Sebagai penyeimbang, ia menegaskan pentingnya transparansi. Keberanian Presiden harus diiringi dengan keterbukaan informasi kepada publik. Penjelasan mengenai alasan, mekanisme, serta kriteria pemberian abolisi dan amnesti sangat krusial agar masyarakat tidak salah paham, tegasnya. Tanpa komunikasi publik yang memadai, langkah strategis ini justru bisa menjadi bumerang dan menurunkan kredibilitas institusi hukum.
Dalam kerangka etis, Dr. Iswadi melihat keputusan ini sebagai bagian dari strategi kepemimpinan yang memanusiakan. Bahwa kesalahan adalah bagian dari perjalanan, dan memberi kesempatan untuk memperbaiki diri adalah nilai luhur yang harus dipelihara. “Abolisi atau amnesti bukan bentuk penghapusan kesalahan, tapi memberikan ruang perbaikan. Ini adalah praktik keadilan sosial yang berpihak pada kemanusiaan, katanya. Nilai-nilai Pancasila, menurutnya, menjadi dasar moral yang menghidupi keputusan ini.

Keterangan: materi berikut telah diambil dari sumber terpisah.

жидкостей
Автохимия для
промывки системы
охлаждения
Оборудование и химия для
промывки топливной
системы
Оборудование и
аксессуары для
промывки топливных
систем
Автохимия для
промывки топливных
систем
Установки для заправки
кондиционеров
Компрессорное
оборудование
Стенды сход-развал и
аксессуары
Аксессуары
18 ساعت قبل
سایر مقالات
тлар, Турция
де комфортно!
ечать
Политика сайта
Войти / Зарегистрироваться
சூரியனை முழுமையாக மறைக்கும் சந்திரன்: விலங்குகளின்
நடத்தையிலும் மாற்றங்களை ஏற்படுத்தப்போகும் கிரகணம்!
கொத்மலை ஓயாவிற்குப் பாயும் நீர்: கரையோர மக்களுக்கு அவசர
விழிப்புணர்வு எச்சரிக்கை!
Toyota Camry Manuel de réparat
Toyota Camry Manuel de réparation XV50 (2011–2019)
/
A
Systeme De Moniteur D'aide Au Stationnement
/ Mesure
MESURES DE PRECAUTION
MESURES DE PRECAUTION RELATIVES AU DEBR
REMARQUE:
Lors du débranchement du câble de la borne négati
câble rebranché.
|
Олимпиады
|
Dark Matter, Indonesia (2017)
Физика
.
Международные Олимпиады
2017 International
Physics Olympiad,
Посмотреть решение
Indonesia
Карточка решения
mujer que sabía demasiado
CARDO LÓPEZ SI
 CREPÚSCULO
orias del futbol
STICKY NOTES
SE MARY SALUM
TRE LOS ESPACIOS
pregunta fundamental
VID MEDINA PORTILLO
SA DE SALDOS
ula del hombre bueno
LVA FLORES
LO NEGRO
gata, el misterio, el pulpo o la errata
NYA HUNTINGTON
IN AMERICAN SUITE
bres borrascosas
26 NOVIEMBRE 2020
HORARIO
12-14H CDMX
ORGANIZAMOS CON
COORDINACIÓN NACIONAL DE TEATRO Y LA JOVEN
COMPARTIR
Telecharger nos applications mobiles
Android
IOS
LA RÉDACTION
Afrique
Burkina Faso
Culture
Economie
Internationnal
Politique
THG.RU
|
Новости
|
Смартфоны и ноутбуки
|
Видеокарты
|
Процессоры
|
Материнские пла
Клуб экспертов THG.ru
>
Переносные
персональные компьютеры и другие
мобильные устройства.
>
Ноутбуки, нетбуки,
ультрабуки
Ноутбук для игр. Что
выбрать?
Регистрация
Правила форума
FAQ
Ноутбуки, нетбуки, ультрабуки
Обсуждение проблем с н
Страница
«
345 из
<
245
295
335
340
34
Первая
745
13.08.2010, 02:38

Ia juga menekankan bahwa momentum ini seharusnya tidak berhenti sebagai langkah simbolik. Ini harus menjadi awal dari paradigma baru dalam hubungan antara politik dan hukum di Indonesia. Paradigma yang berbasis dialog, akuntabilitas, dan pemahaman bahwa stabilitas bangsa membutuhkan penyatuan kekuatan, bukan pelestarian permusuhan.
Dr. Iswadi mengajak seluruh komponen bangsa pemerintah, lembaga hukum, elite politik, dan masyarakat untuk memanfaatkan momentum ini sebagai investasi sosial-politik jangka panjang. Jika dijaga dengan baik, keputusan ini dapat menjadi fondasi bagi demokrasi yang lebih inklusif dan sistem hukum yang tetap kredibel.
“Kita tidak sedang bicara soal pengampunan biasa, tapi soal arah masa depan bangsa. Saat pemimpin memilih jalan rekonsiliasi dan memberi ruang bagi yang ingin berkontribusi, kita diajak untuk percaya bahwa keadilan dan persatuan bisa berjalan bersama,” pungkas Dr. Iswadi.